Cold early, with high clouds, and a suspicion of rain. A very busy day, which gave me a feeling of satisfaction.
Went out with Joanna to examine various pieces of land about the Borough which must be recorded in the farm survey. We went down to the Moors at Hythe Hill and walked along the footpath, St. Leonard’s Church peeping up among the trees, just as it did when Col. Cockburn drew the scene 126 years ago. Then we went down Hythe Hill to see Bruce, about the ownership of the Moors. The old houses opposite the church, which Penrose tried to save are gone now, not a stick or stone remaining. Bruce could tell us nothing, so we went to Francis & Gilders’ office nearby into a room hung with photos of barges, and a smell of tarred rope about. Found what I wanted, and walked back to Brook Street.
Then we went up to Grange Farm, Old Heath, to see some little old fields belonging to the gas company. Met the dear old fat man who has worked there for 15 years. He thinks highly of his master, Mr Berriman of Greenstead Hall, and told us this delightful little story. He said “You know, Mr Berriman is forever a’doing of kindnesses to people, things what nobody don't know about. Some time ago, years ago now, the old man’s dead now, I shouldn’t wonder, a little old man what lived down the Greenstead Road was a’sitting in his little old chair, and that had the worm and let he down wholly sudden like. And what do you suppose Mr Berriman went and did? He took hirself down there, and he says ‘Good afternoon, Mr. So-and-so’ (I rightly forgets his name, but he’s been dead years I expect). ‘Good afternoon’ he says ‘Yes, that’s right, my little old chair been and let me down and bruised my behind something cruel.’ And what do you think he done then? Why, he went and took his car, and went off up the town and he bought an armchair for the old boy. Then he thought ‘If I do this, I reckon the old woman’ll be wholly jealous,’ so he went and bought another for her as well.”
From there we went to see old Dodson’s field in Land Lane. How lovely it is, looking across to the Roman Wall. The old man did not recognise me, and had a good deal to say about the injustice of not being allowed to ruin the view by building houses along in front of the Wall. He had no idea that I was largely responsible for preventing this outrage, four or five years ago.
However, he told us several good stories about horse dealing. In the stables in Land Lane he showed us a good looking grey cob belonging to Drake, the dealer. The whole place reeked of liniment, and the cob stood on three legs. It was a nice looking beast though, and I can well understand anybody buying it in the hope of curing it.
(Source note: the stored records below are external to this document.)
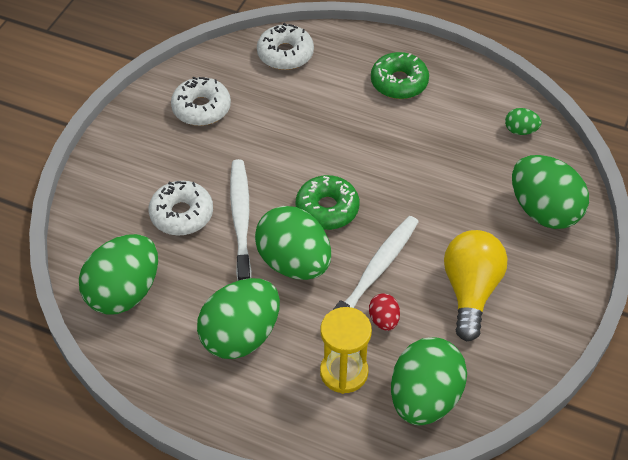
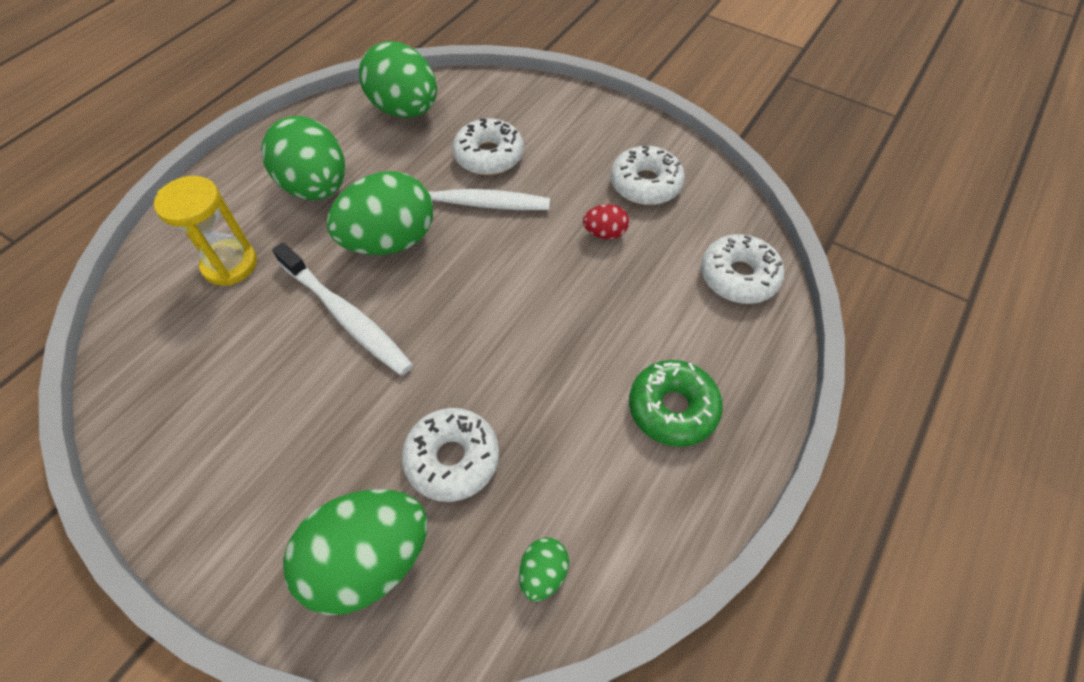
camera: 100 degrees right, 5 degrees up
green donut [296,175,359,230] -> none
red egg [369,293,400,331] -> red egg moved to [583,204,629,239]
green egg [391,337,467,425] -> none
yellow light bulb [444,230,507,341] -> none
none -> white donut [402,408,499,502]

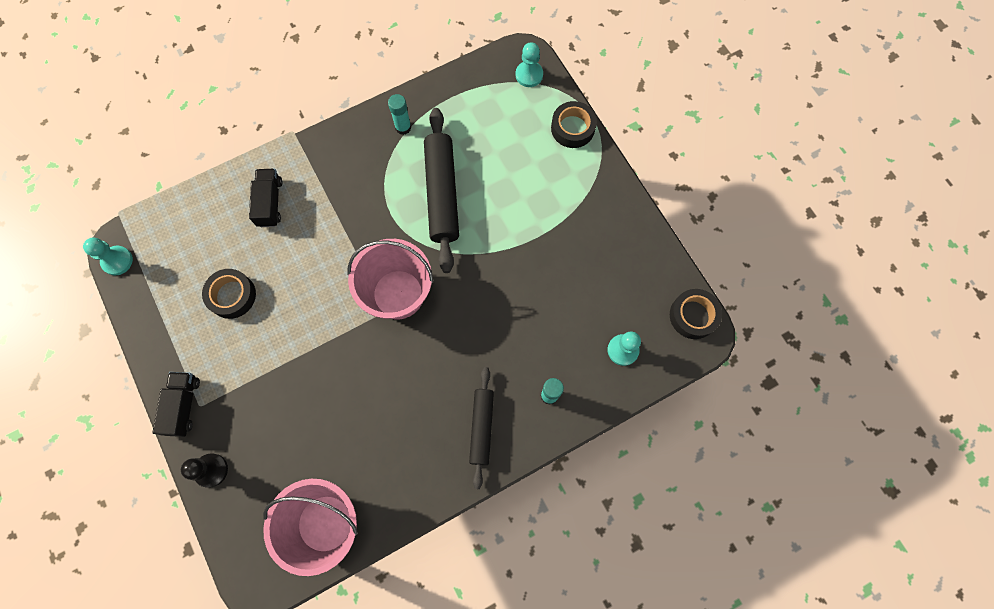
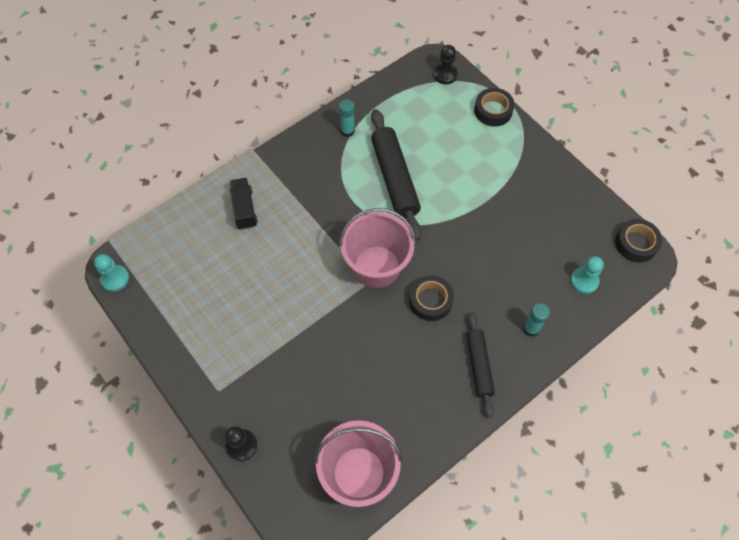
camera: 10 degrees left, 10 degrees down
black truck [152,372,200,437] -> none
black tape [202,269,256,319] -> black tape moved to [409,275,454,321]
turquoise pawn [516,42,543,87] -> black pawn [433,45,458,84]

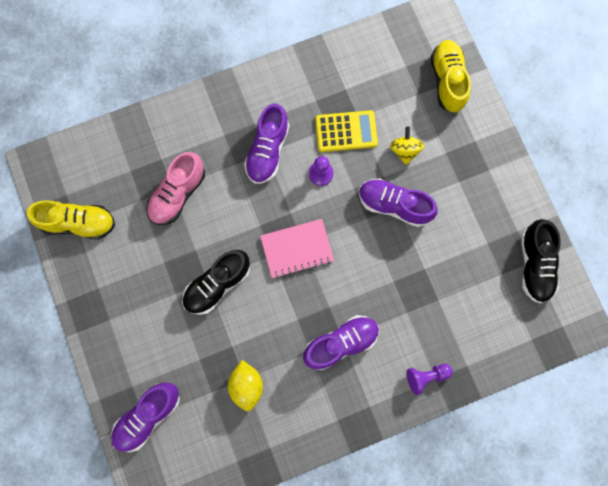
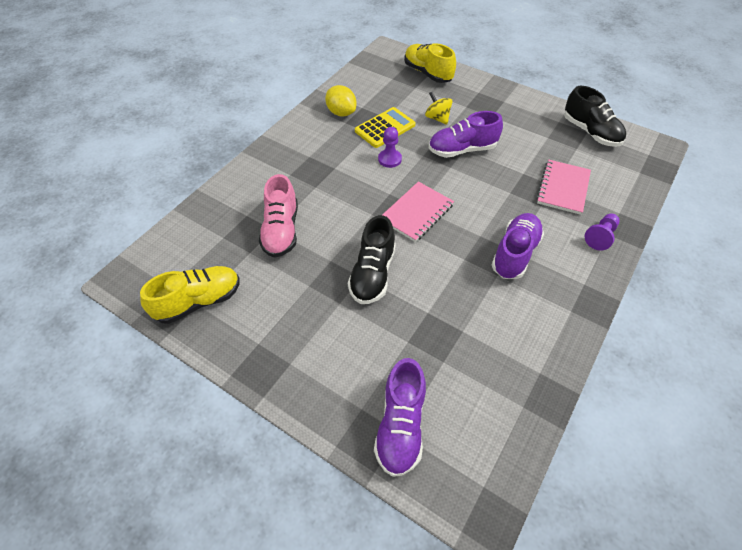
camera: 35 degrees left, 25 degrees down
yellow lemon [228,360,263,412] -> yellow lemon moved to [325,85,357,116]
purple shoe [244,104,289,184] -> none
none -> pink notebook [536,160,591,215]

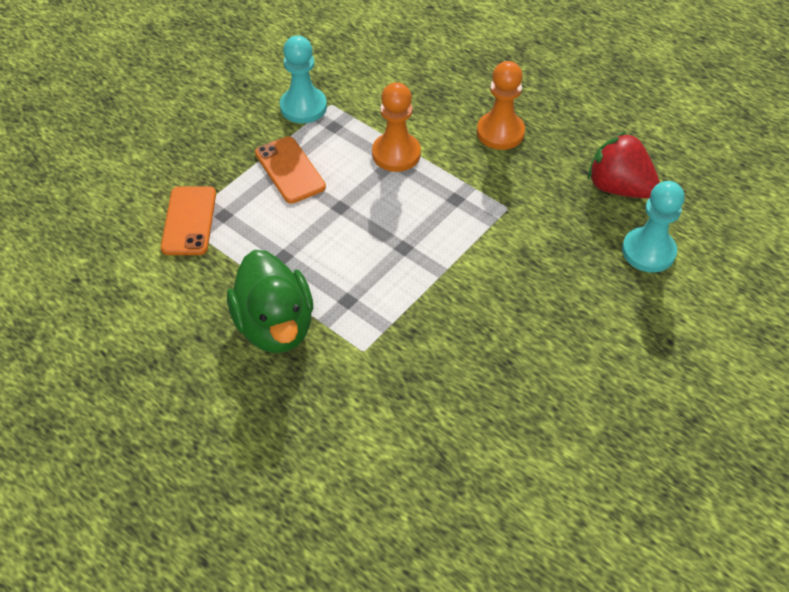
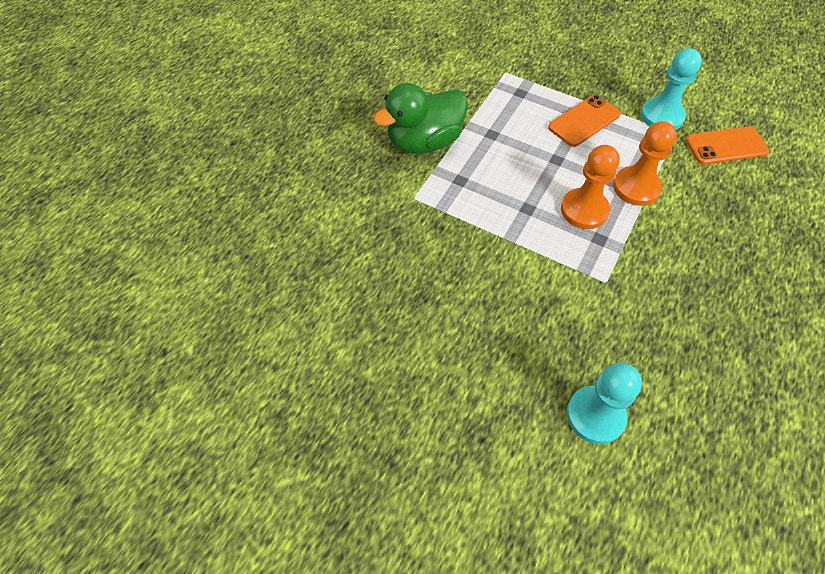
camera: 80 degrees right, 5 degrees up
orange phone [161,186,216,255] -> orange phone moved to [686,126,769,165]
orange pawn [477,61,525,150] -> orange pawn moved to [561,145,620,229]
red strawberry [588,132,660,198] -> none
The former rubbish-dump, just beyond “Maydays”, is now growing potatoes. Everitt cultivates all these odd pieces of land in that neighbourhood.
Had tea at Jacklins, for the first time for a week or so, and then went to the stables. Hampshire put his pony to for me to cart hay down to Bourne Mill. I went off in the dark, under bright stars, keeping well to the middle of the road, where I could see the white line. The pony bounced along in a lively fashion, and as I tried to ease him up about 150 yards from the top of the hill in Bourne Road, the offside rein broke. He broke into a canter, and I was quite in a panic. I jerked the near rein, pulled it a bit, and turned him into Gilberd Road. He was going too fast to get round, tried to stop, got on the pavement, his hooves crashing, sparks flying, the cart hit the curb with a crash, the breeching straps broke, the shafts hit the wall of a house and he almost went down. Then he stood still. A man came out of the house and said “Whatever are you a’doing of?” It was a very near thing, and if we had gone down the hill I am sure I should have killed him. However, very little damage done really; I shall have to pay for two new straps. Got back without further mishap.
Clouds blew up, and a little rain fell, very cold. Supper in the little café, hot sausages and mash. Bed late.